Problem statement:
Search the records below for the string "benchmarks", and report each line that contains it.

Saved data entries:
◆ ◆ ◆ ◆ ◆ ◆ ◆
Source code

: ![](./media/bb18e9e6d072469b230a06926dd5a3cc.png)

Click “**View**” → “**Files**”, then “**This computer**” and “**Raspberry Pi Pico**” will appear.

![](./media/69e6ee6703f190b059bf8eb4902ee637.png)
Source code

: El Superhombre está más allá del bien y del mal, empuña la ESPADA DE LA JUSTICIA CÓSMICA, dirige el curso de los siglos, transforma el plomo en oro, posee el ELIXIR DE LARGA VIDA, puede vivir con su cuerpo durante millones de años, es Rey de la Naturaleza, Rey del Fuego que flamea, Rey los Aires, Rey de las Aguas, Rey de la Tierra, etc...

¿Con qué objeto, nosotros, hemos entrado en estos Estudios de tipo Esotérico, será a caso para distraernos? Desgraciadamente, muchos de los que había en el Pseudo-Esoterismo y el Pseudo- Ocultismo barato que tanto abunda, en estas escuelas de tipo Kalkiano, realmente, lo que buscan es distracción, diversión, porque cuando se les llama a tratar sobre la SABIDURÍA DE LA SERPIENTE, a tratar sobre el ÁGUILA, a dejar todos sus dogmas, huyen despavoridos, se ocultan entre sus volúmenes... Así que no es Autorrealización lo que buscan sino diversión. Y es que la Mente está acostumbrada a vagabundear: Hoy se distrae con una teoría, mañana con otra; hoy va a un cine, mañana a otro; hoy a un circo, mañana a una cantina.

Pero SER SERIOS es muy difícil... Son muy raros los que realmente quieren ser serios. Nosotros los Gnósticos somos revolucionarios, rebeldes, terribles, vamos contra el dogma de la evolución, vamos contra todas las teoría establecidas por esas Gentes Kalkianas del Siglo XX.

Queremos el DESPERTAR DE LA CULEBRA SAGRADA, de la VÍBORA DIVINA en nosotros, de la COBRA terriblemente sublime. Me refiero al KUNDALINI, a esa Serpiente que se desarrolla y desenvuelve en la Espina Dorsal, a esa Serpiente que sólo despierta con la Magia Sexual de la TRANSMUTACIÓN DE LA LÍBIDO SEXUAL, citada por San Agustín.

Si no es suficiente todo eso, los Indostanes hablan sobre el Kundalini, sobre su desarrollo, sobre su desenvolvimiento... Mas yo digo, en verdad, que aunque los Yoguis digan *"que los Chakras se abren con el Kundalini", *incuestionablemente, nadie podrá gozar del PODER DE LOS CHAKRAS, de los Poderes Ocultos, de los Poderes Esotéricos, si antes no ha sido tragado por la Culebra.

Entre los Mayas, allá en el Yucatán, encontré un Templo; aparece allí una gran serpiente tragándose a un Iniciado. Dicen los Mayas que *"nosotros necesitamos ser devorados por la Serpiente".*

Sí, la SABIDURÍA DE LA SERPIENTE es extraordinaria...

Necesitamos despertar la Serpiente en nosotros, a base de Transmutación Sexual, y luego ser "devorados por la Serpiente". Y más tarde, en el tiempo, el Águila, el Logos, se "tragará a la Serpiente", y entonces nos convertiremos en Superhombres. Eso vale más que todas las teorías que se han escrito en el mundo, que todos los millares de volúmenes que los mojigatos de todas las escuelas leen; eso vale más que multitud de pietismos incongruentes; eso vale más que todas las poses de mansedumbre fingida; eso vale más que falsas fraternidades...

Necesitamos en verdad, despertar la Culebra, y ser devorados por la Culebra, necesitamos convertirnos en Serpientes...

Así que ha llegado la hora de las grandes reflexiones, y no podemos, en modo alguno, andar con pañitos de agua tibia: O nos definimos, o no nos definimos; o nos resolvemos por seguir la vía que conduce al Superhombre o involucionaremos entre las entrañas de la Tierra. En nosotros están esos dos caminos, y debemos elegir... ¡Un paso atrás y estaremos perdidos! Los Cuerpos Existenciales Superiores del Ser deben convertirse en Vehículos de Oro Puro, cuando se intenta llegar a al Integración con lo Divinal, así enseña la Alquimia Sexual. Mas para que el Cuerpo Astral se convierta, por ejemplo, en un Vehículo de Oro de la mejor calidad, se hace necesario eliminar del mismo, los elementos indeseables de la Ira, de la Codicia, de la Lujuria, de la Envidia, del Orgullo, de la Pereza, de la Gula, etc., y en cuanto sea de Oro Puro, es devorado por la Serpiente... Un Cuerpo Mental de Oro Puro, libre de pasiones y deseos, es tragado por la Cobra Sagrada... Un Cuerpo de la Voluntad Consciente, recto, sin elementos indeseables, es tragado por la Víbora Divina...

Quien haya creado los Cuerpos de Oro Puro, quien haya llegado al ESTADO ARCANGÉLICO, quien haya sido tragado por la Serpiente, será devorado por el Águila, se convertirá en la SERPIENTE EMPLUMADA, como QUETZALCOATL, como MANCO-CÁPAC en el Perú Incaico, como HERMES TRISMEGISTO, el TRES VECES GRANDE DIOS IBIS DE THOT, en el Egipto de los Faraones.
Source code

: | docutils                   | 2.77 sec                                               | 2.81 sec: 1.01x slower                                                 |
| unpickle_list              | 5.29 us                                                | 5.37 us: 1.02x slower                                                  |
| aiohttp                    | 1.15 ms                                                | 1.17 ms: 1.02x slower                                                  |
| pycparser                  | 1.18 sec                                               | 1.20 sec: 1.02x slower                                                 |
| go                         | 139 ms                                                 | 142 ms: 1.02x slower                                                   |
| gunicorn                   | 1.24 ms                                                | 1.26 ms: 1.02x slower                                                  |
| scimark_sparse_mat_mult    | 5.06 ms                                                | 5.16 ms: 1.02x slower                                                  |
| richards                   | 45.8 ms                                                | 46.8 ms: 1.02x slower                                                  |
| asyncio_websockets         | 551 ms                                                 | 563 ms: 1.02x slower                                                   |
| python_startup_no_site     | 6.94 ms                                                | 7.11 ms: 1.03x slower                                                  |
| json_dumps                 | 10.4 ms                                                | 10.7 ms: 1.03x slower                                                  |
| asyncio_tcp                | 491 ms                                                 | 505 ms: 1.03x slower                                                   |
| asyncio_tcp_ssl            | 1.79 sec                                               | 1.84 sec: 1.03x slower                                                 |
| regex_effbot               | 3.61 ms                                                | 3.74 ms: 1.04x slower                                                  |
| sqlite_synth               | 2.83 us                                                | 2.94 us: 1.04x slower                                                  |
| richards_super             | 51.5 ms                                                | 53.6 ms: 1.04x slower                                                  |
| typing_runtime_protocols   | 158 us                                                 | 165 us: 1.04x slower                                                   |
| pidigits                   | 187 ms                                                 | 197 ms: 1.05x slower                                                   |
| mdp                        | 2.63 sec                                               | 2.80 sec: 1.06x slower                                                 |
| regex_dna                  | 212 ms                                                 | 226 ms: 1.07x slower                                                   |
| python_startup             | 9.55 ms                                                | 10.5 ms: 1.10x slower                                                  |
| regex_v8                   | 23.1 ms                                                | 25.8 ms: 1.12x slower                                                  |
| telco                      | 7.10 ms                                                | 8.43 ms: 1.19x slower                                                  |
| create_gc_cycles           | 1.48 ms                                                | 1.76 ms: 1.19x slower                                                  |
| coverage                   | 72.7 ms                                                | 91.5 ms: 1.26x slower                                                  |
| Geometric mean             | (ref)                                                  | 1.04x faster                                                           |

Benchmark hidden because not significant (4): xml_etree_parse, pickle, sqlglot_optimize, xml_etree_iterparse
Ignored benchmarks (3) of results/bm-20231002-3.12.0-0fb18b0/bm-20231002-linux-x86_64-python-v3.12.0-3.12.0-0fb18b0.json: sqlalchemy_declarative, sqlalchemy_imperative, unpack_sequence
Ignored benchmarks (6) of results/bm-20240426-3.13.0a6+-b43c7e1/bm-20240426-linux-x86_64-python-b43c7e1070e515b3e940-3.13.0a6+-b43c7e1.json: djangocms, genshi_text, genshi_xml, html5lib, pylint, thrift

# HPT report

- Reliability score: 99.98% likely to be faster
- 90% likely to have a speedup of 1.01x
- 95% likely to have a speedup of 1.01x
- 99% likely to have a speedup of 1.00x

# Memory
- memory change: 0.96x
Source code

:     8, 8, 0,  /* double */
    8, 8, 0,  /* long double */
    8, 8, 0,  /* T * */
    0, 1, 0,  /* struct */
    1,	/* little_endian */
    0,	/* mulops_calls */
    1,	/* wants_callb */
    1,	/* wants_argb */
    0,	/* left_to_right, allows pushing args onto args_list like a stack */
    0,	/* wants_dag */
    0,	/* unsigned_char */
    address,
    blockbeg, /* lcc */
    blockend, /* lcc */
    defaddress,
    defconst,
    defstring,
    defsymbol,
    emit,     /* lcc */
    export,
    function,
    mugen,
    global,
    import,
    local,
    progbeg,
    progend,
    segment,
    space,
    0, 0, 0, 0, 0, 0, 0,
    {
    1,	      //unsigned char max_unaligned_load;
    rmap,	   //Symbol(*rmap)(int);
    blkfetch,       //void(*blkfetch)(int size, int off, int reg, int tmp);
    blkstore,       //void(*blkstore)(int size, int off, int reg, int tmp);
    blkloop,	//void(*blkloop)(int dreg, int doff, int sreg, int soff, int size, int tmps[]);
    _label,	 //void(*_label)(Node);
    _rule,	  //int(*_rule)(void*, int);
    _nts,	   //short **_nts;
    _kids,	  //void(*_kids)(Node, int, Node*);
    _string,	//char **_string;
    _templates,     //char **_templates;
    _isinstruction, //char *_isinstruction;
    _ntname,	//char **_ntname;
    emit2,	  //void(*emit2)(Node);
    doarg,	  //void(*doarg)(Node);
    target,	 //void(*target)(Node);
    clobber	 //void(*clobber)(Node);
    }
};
◆ ◆ ◆ ◆ ◆ ◆ ◆
Expected output:
Ignored benchmarks (3) of results/bm-20231002-3.12.0-0fb18b0/bm-20231002-linux-x86_64-python-v3.12.0-3.12.0-0fb18b0.json: sqlalchemy_declarative, sqlalchemy_imperative, unpack_sequence
Ignored benchmarks (6) of results/bm-20240426-3.13.0a6+-b43c7e1/bm-20240426-linux-x86_64-python-b43c7e1070e515b3e940-3.13.0a6+-b43c7e1.json: djangocms, genshi_text, genshi_xml, html5lib, pylint, thrift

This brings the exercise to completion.